Architecture is rarely thought as it is built. The drawing, the rendering, the model — these stand in for the building, and what gets called design is what happens before the labour begins. The premise of Production Studies is that this displacement is not innocent. To bracket production from the architectural object is to lose its conditions of possibility, and with them, the political character of the form.
This network is opening with a wager. The wager is that the worksite, the materials, the supply chains, and the social relations of construction are not background conditions for design — they are what design actually consists of, distributed across many hands and many sites. From here, our editorial work begins.
What the next year looks like
Over the next twelve months we will publish twelve issues of the newsletter, each anchored by an essay and a working-group dispatch. Subgroups (Her Know How, Production Pedagogies, and others as they take shape) will run their own session calendars and contribute reports.

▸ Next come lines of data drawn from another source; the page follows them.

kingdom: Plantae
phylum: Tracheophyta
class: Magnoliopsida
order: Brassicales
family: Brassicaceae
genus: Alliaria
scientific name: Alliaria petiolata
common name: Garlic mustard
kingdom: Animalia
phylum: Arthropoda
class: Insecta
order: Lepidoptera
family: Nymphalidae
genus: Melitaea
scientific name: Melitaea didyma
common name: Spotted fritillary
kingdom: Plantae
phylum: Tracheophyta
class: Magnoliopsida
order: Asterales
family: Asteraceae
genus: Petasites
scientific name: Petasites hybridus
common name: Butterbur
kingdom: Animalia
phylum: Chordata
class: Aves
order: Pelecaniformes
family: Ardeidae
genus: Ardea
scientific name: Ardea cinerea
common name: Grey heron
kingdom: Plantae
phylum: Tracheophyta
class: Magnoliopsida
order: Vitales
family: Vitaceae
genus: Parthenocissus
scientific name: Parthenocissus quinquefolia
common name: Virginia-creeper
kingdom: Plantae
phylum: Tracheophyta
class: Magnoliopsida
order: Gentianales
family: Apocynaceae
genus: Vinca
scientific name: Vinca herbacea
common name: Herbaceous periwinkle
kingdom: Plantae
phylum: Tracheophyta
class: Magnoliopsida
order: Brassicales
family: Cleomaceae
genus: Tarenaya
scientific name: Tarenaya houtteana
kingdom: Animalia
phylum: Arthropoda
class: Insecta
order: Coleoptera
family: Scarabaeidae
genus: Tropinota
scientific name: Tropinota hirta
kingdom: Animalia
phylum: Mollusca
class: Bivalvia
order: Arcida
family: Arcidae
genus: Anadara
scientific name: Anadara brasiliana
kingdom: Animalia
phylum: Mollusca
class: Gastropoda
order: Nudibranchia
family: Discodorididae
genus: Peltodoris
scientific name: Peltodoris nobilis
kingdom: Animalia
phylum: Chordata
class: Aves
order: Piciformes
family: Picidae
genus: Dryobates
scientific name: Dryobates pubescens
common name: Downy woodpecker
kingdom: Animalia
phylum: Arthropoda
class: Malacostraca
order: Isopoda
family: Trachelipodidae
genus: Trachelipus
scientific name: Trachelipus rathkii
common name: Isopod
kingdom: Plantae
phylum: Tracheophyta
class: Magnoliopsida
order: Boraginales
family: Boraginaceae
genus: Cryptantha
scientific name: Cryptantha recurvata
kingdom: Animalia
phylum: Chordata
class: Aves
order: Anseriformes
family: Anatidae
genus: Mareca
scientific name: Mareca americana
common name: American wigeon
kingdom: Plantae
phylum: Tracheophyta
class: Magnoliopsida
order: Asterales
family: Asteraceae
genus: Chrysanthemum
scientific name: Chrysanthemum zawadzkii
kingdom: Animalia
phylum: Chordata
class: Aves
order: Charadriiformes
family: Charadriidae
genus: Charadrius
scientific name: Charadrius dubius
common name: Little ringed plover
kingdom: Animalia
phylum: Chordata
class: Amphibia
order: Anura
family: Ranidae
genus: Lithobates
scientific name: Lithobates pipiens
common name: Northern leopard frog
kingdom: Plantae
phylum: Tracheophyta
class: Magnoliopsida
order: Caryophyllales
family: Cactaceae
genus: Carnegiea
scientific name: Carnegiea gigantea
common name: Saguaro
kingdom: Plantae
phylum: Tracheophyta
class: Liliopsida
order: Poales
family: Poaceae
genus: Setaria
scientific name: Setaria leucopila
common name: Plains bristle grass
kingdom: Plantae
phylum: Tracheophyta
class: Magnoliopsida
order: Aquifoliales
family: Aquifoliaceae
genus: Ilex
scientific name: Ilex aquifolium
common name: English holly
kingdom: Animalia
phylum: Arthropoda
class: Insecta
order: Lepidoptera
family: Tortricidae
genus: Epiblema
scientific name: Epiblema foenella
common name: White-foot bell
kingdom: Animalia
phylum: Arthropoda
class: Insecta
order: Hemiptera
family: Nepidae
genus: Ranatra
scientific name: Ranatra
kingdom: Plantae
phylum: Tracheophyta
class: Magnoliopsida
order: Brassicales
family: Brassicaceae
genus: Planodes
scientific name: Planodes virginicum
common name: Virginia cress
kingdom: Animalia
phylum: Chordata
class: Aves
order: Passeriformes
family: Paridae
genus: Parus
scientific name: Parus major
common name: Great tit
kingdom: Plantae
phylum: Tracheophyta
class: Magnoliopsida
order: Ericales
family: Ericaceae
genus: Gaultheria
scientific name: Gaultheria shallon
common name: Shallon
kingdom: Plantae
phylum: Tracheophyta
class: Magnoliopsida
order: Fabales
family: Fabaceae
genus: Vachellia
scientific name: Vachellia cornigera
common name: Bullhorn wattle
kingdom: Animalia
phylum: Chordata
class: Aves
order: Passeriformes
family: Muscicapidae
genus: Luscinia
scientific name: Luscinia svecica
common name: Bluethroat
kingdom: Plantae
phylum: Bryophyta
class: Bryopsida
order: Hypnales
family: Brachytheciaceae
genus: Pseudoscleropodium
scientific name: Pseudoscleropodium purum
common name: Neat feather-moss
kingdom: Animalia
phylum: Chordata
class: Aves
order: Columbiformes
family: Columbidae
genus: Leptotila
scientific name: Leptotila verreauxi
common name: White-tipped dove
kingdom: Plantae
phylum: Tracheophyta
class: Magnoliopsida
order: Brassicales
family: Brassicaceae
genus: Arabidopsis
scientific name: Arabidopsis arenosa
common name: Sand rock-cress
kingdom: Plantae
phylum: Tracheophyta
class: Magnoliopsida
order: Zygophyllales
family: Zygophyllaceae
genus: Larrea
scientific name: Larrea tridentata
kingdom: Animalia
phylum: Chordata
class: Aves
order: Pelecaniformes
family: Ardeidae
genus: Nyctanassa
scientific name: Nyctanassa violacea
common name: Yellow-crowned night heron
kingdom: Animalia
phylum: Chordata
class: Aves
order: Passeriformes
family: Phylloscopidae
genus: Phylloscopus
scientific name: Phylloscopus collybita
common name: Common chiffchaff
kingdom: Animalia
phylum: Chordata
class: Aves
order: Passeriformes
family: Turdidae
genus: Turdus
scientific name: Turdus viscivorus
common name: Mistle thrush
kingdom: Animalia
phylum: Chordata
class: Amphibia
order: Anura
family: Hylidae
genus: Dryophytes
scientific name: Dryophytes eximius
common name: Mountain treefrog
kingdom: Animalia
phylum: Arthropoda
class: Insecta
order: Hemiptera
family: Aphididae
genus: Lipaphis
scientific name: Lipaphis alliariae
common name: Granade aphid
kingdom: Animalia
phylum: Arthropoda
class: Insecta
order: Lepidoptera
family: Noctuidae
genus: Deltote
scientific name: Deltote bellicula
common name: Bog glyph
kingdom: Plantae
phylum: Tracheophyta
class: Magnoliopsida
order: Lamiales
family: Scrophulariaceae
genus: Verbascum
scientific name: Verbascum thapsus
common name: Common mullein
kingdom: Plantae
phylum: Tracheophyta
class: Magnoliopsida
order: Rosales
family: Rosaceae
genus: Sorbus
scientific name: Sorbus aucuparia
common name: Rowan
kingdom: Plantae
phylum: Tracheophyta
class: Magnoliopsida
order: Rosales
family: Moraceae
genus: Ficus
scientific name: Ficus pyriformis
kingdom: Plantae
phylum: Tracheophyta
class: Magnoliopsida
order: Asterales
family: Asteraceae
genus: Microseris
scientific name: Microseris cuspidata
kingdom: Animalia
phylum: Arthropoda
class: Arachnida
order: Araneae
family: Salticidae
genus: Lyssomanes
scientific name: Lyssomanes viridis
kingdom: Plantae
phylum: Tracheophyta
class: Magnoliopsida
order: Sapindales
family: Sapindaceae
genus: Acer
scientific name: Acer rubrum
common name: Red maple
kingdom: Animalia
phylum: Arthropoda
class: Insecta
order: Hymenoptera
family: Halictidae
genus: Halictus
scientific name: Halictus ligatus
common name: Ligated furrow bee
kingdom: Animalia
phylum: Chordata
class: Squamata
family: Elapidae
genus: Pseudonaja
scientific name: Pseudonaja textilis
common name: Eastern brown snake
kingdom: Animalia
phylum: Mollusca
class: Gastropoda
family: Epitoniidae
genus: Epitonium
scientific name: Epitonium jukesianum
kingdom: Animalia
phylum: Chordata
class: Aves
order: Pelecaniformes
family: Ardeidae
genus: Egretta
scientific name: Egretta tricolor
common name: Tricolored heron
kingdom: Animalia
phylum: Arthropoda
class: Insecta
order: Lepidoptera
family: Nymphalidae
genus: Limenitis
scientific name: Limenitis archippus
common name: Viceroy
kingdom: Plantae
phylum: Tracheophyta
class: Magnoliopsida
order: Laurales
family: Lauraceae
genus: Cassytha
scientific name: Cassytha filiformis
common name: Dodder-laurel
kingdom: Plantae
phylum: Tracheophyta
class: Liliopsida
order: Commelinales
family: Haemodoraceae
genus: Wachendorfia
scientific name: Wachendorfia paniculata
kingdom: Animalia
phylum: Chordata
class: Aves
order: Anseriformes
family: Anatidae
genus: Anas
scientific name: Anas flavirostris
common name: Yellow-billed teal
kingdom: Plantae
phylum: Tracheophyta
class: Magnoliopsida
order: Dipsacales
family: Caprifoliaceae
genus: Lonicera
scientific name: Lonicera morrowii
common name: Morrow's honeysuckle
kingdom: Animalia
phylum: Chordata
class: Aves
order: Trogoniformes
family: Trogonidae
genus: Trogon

The events page consolidates everything in one calendar. The first issue lands in two weeks.
If you want to write, propose a session, host a reading group, or argue with an article — the contact page is the door.




4 responses to “Toward a field of Production Studies”
Strong opening. The phrase “design as command” does a lot of work here — worth a longer essay on its own. Will the network commission one?
I would push back, gently, on the framing of “displacement” — it suggests something was once present and got moved. Many architectural cultures never had labour at the centre of their self-understanding. The displacement is constitutive, not a recent slip.
Reading from a UK site office. The vocabulary in this piece is academic, but the diagnosis is recognisable. We see this gap every day on tender drawings vs. what gets built. Glad to see something written that takes that gap seriously.